(EXERCISE PROMPT): Please output all the entries word for word, without the pictures.

————

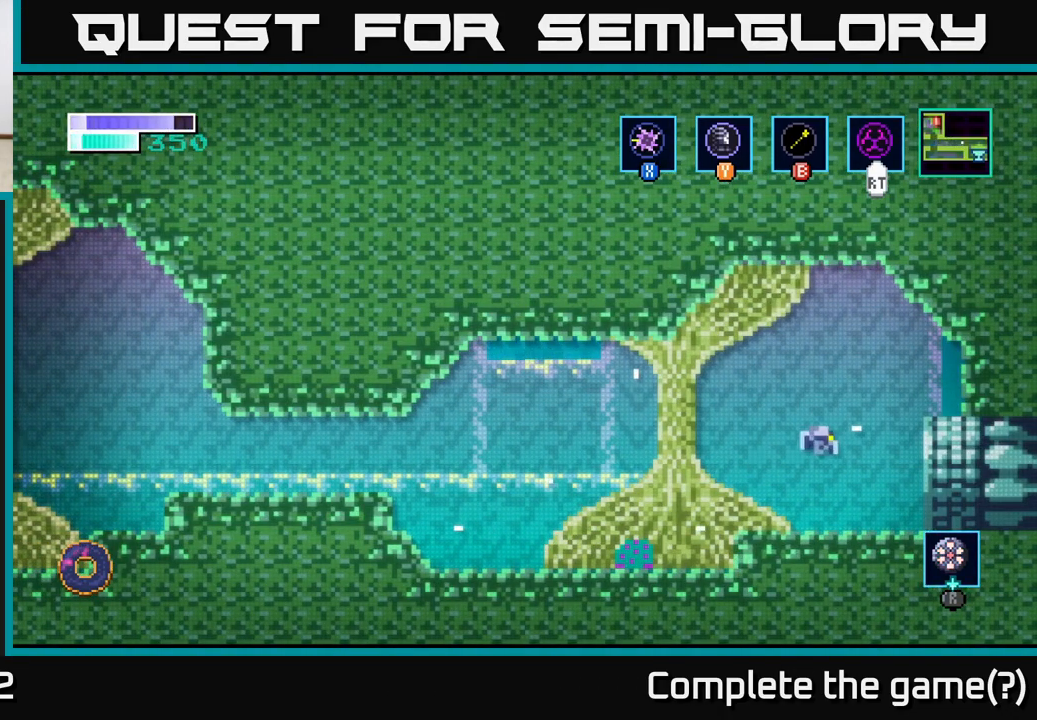
{"buttons": [], "left_stick": "right", "right_stick": "center", "events": []}
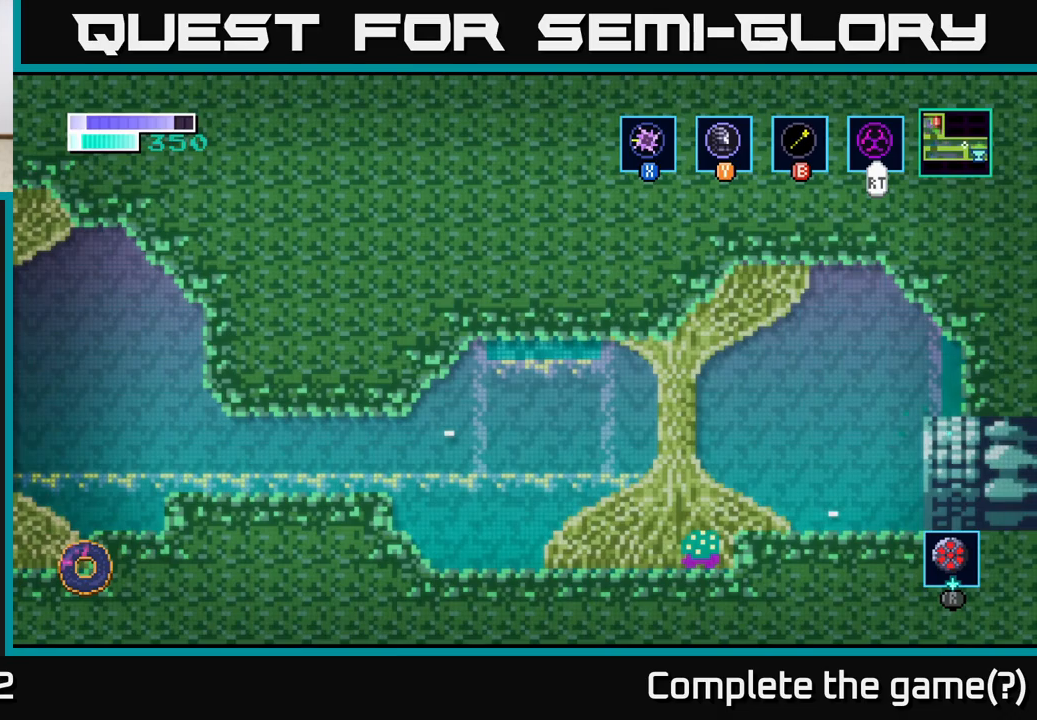
{"buttons": [], "left_stick": "center", "right_stick": "center", "events": [[450, "left_stick", "center"]]}
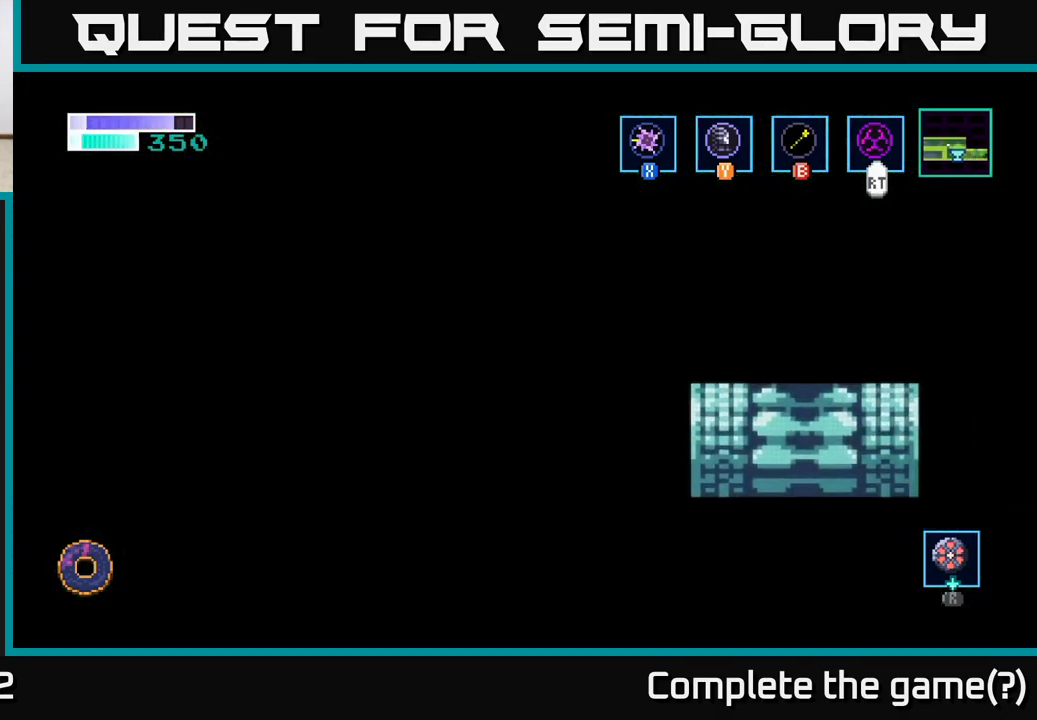
{"buttons": [], "left_stick": "right", "right_stick": "center", "events": [[250, "left_stick", "right"]]}
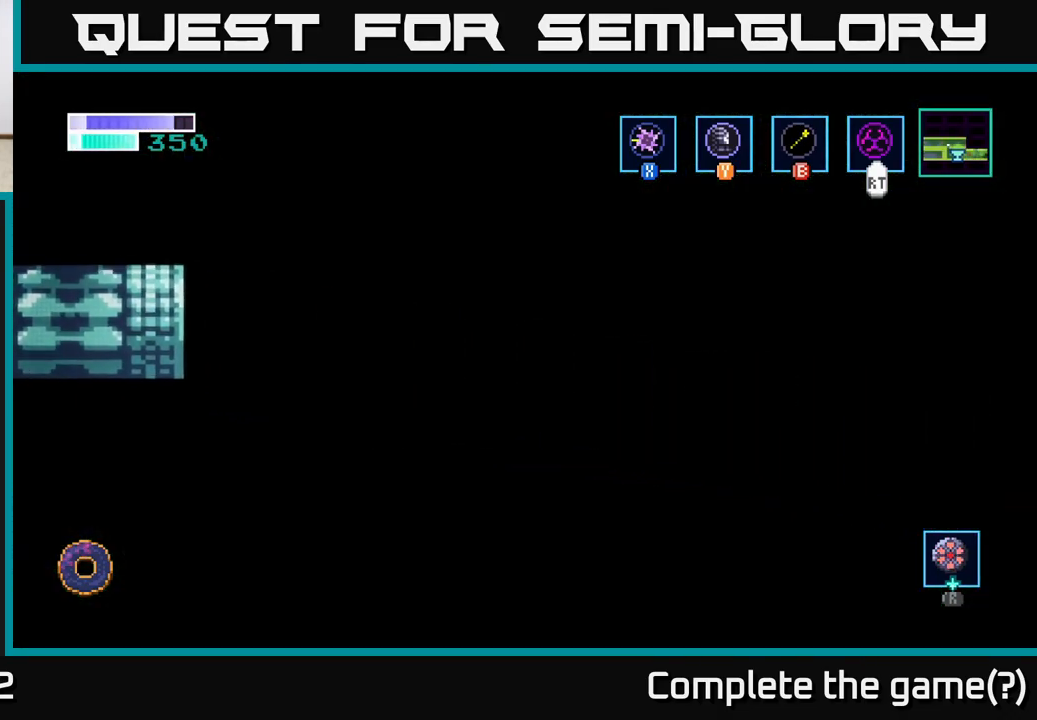
{"buttons": [], "left_stick": "right", "right_stick": "center", "events": []}
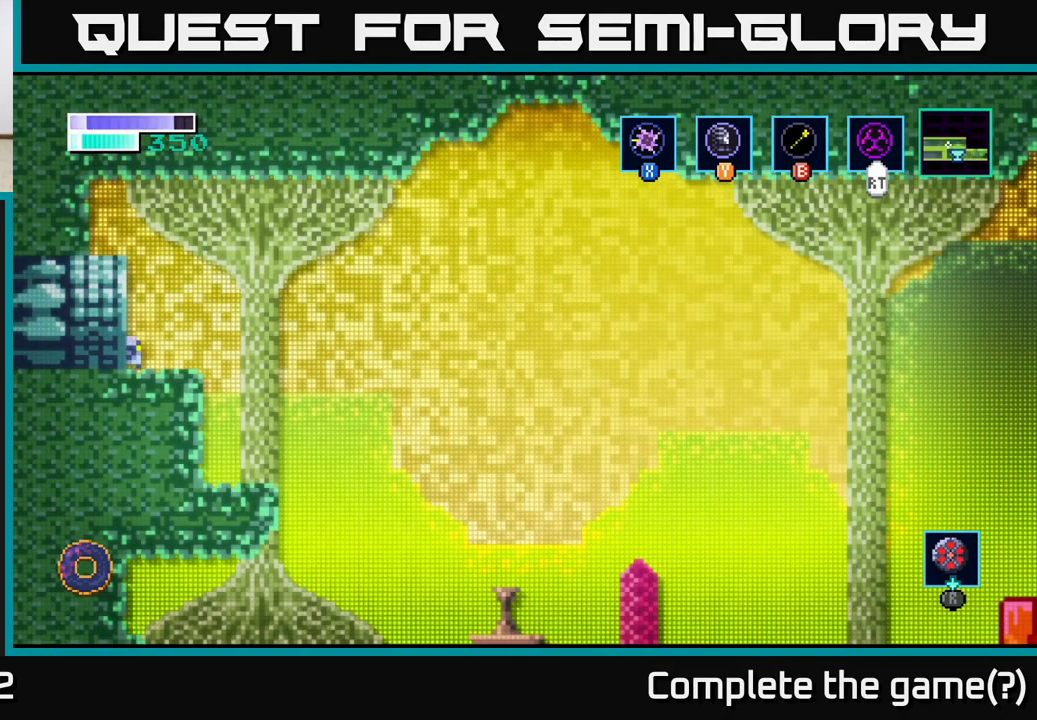
{"buttons": [], "left_stick": "right", "right_stick": "center", "events": []}
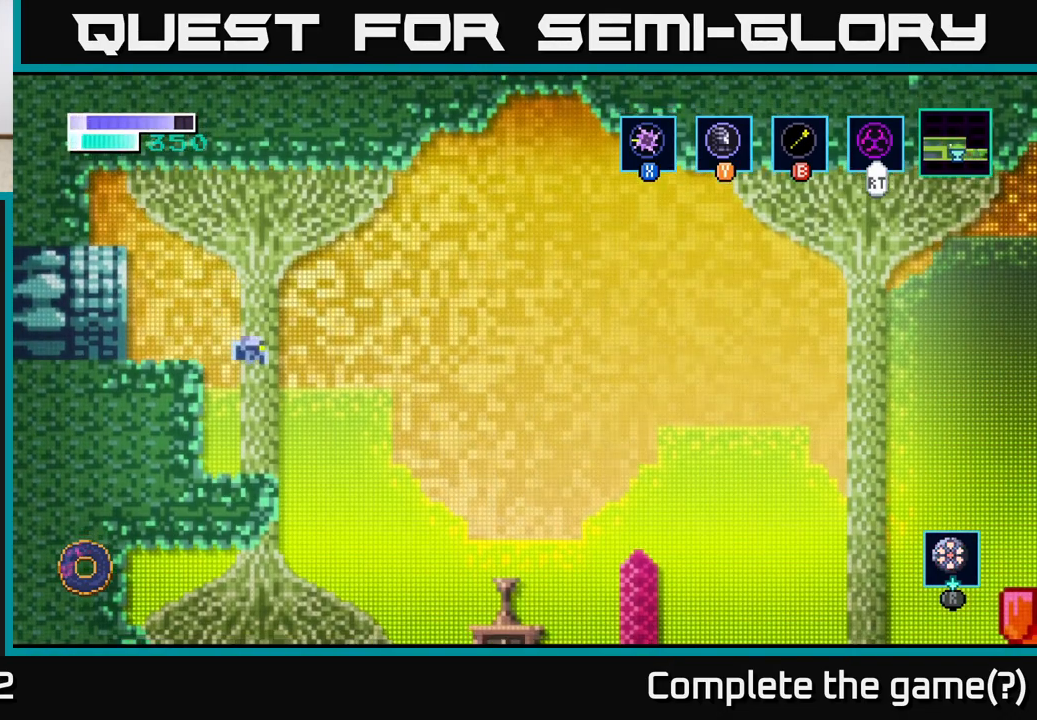
{"buttons": [], "left_stick": "right", "right_stick": "center", "events": []}
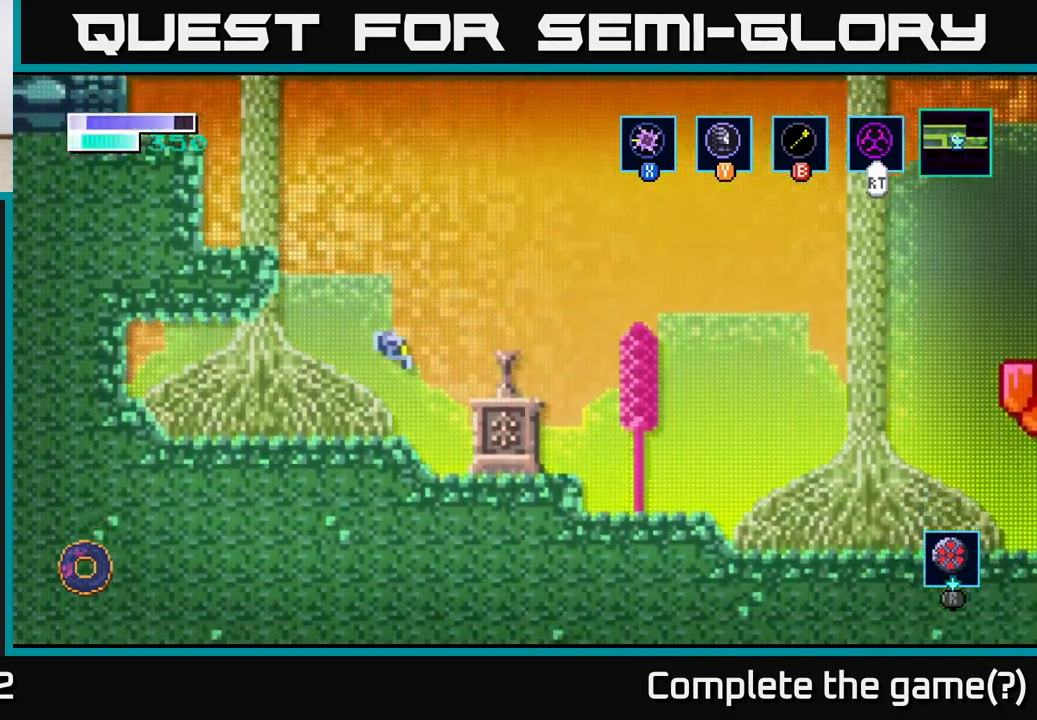
{"buttons": [], "left_stick": "right", "right_stick": "center", "events": [[217, "A", "down"], [367, "A", "up"]]}
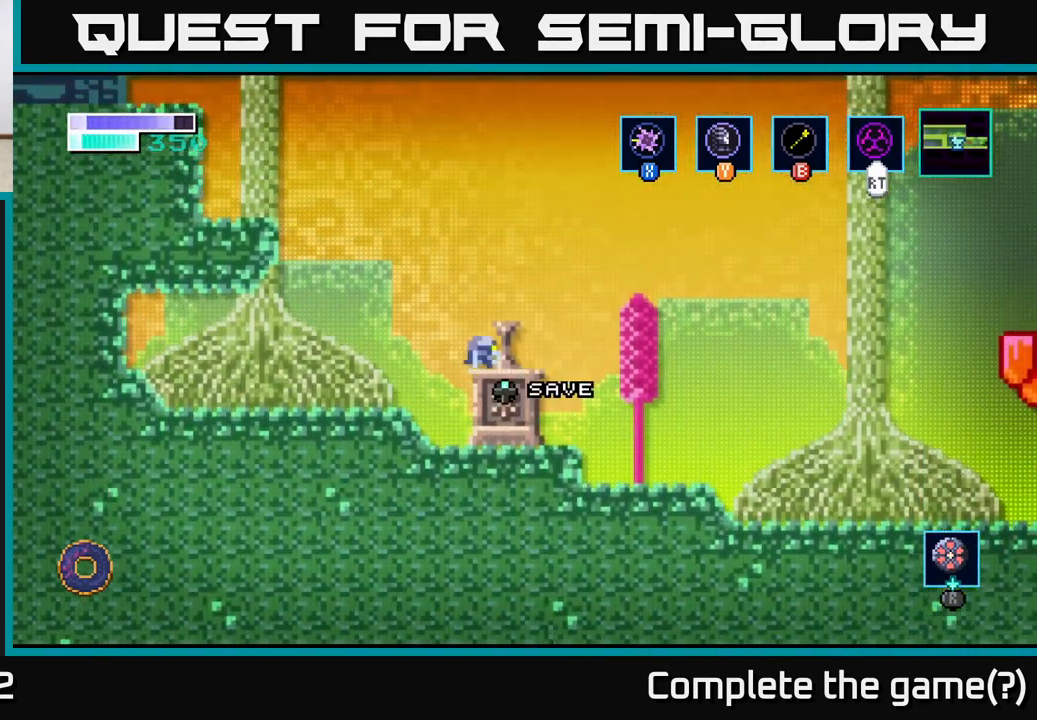
{"buttons": ["A"], "left_stick": "right", "right_stick": "center", "events": [[200, "A", "down"]]}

————

(RESULT OF THE TASK):
{"buttons": [], "left_stick": "right", "right_stick": "center", "events": []}
{"buttons": [], "left_stick": "center", "right_stick": "center", "events": [[450, "left_stick", "center"]]}
{"buttons": [], "left_stick": "right", "right_stick": "center", "events": [[250, "left_stick", "right"]]}
{"buttons": [], "left_stick": "right", "right_stick": "center", "events": []}
{"buttons": [], "left_stick": "right", "right_stick": "center", "events": []}
{"buttons": [], "left_stick": "right", "right_stick": "center", "events": []}
{"buttons": [], "left_stick": "right", "right_stick": "center", "events": [[217, "A", "down"], [367, "A", "up"]]}
{"buttons": ["A"], "left_stick": "right", "right_stick": "center", "events": [[200, "A", "down"]]}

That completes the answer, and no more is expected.